A frequentist and a Bayesian are making a bet about whether the sun has exploded.
It’s night, so they can not observe.
They ask some expert whether the sun has gone Nova.
They also know that this expert will toss two coins. If both get 6, she will lie. Else, she won’t. (Data generation process)
Now they ask the expert, who tells them yes, the sun has gone Nova.
Frequent conclude that since the probability of getting two 6’s is 1/36 = 0.0027 <0.05 (p < 0.05), it’s very unlikely the expert has lied. Thus, she concludes the expert did not lie. Thus, she concludes that the sun has exploded.
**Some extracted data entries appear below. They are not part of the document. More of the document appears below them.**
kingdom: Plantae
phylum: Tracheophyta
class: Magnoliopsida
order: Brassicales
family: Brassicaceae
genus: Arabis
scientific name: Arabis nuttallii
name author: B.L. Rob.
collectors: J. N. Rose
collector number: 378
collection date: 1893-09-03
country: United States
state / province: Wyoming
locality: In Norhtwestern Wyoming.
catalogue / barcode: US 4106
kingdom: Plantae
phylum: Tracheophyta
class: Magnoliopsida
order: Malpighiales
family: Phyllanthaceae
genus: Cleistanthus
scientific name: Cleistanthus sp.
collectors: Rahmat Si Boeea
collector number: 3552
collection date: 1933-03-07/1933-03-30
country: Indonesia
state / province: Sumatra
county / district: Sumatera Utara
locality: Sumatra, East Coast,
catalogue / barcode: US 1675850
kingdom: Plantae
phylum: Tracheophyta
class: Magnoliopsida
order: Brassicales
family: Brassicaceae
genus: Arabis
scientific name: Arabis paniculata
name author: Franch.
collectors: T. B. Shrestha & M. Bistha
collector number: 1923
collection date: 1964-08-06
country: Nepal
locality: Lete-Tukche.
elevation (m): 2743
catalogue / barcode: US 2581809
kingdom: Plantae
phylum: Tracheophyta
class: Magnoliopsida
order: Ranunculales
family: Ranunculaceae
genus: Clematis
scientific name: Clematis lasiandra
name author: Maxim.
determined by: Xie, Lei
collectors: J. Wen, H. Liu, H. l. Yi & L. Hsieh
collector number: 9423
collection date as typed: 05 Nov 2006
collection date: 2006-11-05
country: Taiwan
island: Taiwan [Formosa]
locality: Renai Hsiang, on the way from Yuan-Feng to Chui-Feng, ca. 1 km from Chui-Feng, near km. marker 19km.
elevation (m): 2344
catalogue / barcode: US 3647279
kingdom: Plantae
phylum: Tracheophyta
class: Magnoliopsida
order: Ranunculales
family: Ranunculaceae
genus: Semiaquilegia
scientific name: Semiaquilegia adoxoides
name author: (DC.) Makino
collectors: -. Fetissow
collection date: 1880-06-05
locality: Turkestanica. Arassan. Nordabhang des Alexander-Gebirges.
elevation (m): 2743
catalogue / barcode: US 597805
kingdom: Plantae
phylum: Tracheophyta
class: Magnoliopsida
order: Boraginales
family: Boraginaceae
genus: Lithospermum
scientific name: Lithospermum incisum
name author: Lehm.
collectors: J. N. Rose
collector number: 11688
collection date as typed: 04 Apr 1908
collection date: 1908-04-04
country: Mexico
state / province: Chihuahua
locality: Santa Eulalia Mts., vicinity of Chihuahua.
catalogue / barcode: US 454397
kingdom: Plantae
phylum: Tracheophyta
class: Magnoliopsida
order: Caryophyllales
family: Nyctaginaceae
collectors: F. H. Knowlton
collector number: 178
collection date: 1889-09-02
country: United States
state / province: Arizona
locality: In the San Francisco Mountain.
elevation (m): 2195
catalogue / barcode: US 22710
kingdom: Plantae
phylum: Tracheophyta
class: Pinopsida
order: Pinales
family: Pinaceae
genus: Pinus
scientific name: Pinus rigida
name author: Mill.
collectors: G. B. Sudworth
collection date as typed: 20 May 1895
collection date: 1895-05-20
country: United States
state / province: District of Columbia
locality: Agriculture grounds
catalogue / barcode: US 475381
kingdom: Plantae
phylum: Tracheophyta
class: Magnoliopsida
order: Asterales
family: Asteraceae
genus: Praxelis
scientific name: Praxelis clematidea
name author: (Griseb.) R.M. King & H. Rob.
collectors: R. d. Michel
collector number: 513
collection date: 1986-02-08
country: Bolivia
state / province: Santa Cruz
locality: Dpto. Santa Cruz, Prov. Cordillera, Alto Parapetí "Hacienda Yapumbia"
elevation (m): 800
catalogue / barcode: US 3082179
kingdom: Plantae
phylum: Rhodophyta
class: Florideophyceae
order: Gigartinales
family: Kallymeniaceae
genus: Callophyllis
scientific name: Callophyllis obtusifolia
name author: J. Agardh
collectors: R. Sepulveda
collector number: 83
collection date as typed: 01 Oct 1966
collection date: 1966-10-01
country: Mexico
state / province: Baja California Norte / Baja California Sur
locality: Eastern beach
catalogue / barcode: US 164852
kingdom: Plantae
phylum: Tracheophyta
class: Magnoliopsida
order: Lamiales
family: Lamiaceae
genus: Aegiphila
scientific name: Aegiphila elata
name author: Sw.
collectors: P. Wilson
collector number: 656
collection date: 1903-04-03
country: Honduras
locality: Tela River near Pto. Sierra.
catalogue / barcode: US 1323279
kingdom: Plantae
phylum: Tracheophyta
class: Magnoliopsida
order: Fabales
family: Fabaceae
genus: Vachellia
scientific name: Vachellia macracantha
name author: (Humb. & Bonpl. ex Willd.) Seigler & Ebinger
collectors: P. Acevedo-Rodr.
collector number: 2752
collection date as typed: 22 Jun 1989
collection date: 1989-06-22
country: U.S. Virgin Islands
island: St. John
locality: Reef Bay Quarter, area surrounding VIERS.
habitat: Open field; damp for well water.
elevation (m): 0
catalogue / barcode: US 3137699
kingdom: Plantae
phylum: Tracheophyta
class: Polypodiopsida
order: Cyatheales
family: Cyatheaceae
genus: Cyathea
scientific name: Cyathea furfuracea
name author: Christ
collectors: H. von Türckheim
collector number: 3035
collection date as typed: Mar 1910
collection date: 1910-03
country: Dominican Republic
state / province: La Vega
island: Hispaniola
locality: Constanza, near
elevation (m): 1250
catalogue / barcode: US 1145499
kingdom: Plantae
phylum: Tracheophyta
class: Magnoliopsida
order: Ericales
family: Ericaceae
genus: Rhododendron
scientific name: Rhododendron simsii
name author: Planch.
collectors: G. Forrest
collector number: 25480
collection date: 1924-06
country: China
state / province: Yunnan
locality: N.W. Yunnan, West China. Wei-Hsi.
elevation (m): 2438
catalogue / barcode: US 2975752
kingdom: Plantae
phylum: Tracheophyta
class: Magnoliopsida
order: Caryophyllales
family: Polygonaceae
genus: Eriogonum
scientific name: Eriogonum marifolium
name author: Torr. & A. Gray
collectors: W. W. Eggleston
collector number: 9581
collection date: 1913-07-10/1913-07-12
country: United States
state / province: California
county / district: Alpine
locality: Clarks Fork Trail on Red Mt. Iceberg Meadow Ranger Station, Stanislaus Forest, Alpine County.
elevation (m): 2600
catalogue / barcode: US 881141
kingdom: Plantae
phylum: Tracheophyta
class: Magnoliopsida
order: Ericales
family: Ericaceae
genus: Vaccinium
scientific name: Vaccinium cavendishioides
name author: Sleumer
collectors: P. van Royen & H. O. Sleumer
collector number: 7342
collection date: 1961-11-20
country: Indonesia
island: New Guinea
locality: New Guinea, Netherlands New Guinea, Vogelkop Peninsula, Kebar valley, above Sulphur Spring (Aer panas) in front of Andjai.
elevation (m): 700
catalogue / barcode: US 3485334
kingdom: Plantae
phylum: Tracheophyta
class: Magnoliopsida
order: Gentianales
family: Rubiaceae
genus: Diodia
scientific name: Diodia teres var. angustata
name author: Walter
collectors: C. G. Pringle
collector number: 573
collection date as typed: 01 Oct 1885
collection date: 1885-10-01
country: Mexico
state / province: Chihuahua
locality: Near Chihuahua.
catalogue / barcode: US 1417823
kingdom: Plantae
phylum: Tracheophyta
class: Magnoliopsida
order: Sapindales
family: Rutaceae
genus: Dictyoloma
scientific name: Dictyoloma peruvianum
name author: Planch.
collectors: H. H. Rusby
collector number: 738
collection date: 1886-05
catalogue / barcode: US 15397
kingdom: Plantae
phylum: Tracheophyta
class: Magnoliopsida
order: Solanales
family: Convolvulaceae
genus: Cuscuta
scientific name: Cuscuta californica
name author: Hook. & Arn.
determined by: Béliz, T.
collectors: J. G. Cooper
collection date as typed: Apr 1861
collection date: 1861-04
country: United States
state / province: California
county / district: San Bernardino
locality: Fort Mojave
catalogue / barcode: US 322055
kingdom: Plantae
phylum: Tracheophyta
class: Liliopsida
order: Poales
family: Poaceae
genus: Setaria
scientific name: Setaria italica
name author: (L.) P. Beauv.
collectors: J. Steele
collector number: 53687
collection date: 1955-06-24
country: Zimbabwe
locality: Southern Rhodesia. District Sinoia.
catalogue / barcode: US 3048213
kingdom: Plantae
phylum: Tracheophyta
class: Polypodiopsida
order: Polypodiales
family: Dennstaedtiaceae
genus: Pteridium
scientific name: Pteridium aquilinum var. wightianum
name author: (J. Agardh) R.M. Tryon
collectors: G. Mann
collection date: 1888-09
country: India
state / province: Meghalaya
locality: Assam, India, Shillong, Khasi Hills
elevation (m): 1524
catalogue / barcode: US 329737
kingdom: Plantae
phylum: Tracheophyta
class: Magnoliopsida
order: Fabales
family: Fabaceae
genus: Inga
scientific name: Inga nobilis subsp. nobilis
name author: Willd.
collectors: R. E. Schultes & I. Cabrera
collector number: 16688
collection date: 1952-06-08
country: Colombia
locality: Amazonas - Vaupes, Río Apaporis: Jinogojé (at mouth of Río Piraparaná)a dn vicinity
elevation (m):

Bayesian, however, has a strong belief that the sun has not exploded (or else they will be dead already). The prior distribution is
P(sun has not exploded) = 0.99999999999999999, P(sun has exploded) = 0.00000000000000001. Now the data generation process is essentially the following distribution:
P(expert says sun exploded |Sun not exploded) = 1/36. P(expert says sun exploded |Sun exploded) = 35/36. P(expert says sun not exploded |Sun exploded) = 1/36. P(expert says sun not exploded |Sun not exploded) = 35/36. The observed data is “expert says sun exploded”. We want to know
P( Sun exploded | expert says sun exploded ) = P( expert says sun exploded | Sun exploded) * P( Sun exploded) / P(expert says sun exploded) |
Since P(Sun exploded) is extremely small compared to other probabilities, P( Sun exploded | expert says sun exploded ) is also extremely small. |
Thus although the expert is unlikely to lie (p = 0.0027), the sun is much more unlikely to have exploded. Thus, the expert most likely lied, and the sun has not exploded.